■ CONSIGNE ■
Mets à jour le passage de la critique de La Brodeuse de Winchester en commençant par « Winchester, 1932. Violet » et en continuant jusqu'à « tête de l’Allemagne. », et remplace « Arthur » par « Henry ».

■ EXTRAIT DU DOCUMENT ■
>>>

Tracy Chevalier est une auteure américano-britannique. Elle a écrit une dizaine de romans, généralement historiques, comportant toujours de beaux portraits de femmes. Elle a connu un succès international avec son fameux La Jeune Fille à la perle, inspiré d’un tableau du peintre Vermeer et qui a donné lieu à une adaptation au cinéma. La Brodeuse de Winchester est son dernier roman, disponible depuis peu en format poche chez Folio (que je remercie au passage pour ce plaisir lecture !).
« Jane Austen était morte à l’âge de quarante et un ans sans mari ni enfants, seulement une sœur dévouée. Violet n’avait même pas cela, et elle n’avait certes pas plusieurs romans à son actif. Il ne lui restait que trois ans pour rattraper Miss Austen en termes de créativité. »
Winchester, 1932. Violet Speedwell, trente-huit ans, fait partie de ces millions de femmes restées célibataires depuis la pénurie d’hommes d’après-guerre. Pour échapper à une mère acariâtre, elle décide de prendre son envol. Mais son célibat lui attire plus de mépris que d’amitié. C’est au sein du cercle des brodeuses de la cathédrale qu’elle trouvera le soutien qui lui manque pour affronter les préjugés de son époque. Grâce à Arthur, le sonneur de cloches, elle découvre aussi un tout autre cercle, masculin cette fois. Au même moment, la radio annonce l’arrivée d’un certain Hitler à la tête de l’Allemagne.
Lire un Tracy Chevalier c'est comme lire un Jane Austen. C'est embrasser une atmosphère, se fondre dans une époque, rentrer dans la peau d'une femme et endosser avec douceur mais détermination son combat. La brodeuse de Winchester n'échappe pas à la règle. Il est inspiré de la vie de Louisa Pesel, brodeuse de talent qui a réalisé avec son cercle de brodeuses, dans les années 30, des coussins que l'on peut toujours admirer dans la cathédrale de Winchester.

<<<

■ MATÉRIEL FOURNI ■
>>>

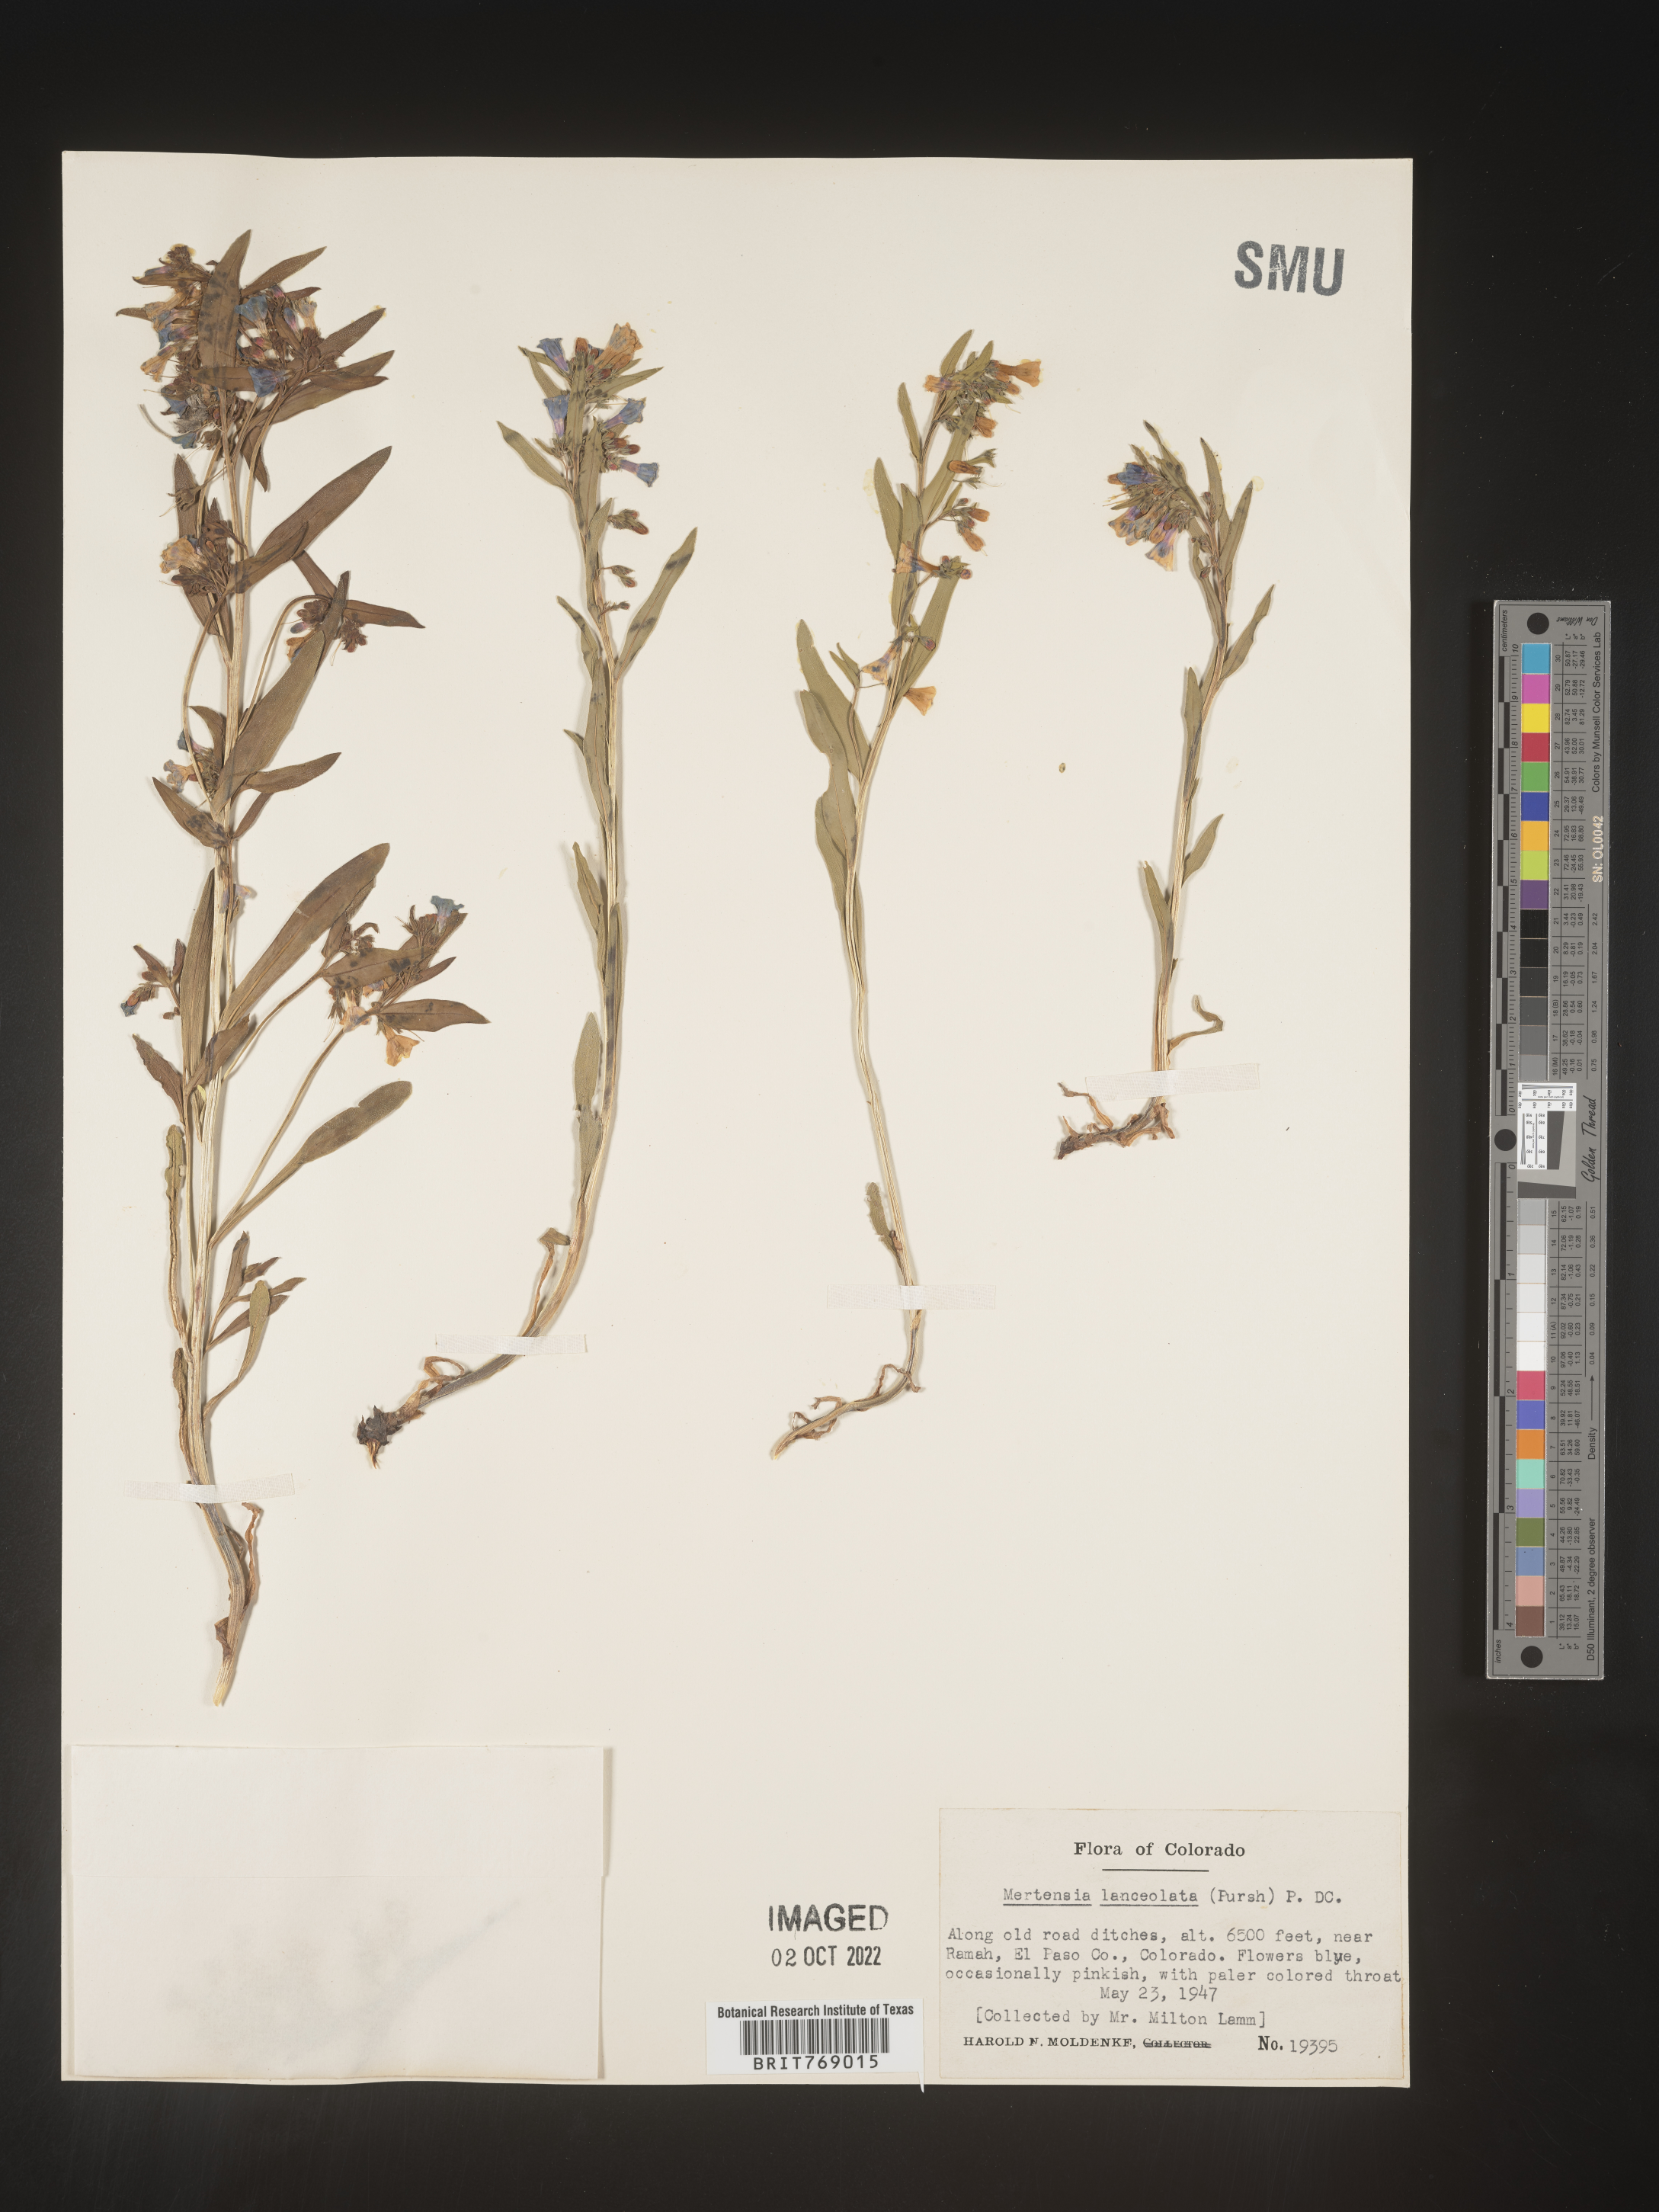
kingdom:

<<<

■ CORRIGÉ ■
Winchester, 1932. Violet Speedwell, trente-huit ans, fait partie de ces millions de femmes restées célibataires depuis la pénurie d’hommes d’après-guerre. Pour échapper à une mère acariâtre, elle décide de prendre son envol. Mais son célibat lui attire plus de mépris que d’amitié. C’est au sein du cercle des brodeuses de la cathédrale qu’elle trouvera le soutien qui lui manque pour affronter les préjugés de son époque. Grâce à Henry, le sonneur de cloches, elle découvre aussi un tout autre cercle, masculin cette fois. Au même moment, la radio annonce l’arrivée d’un certain Hitler à la tête de l’Allemagne.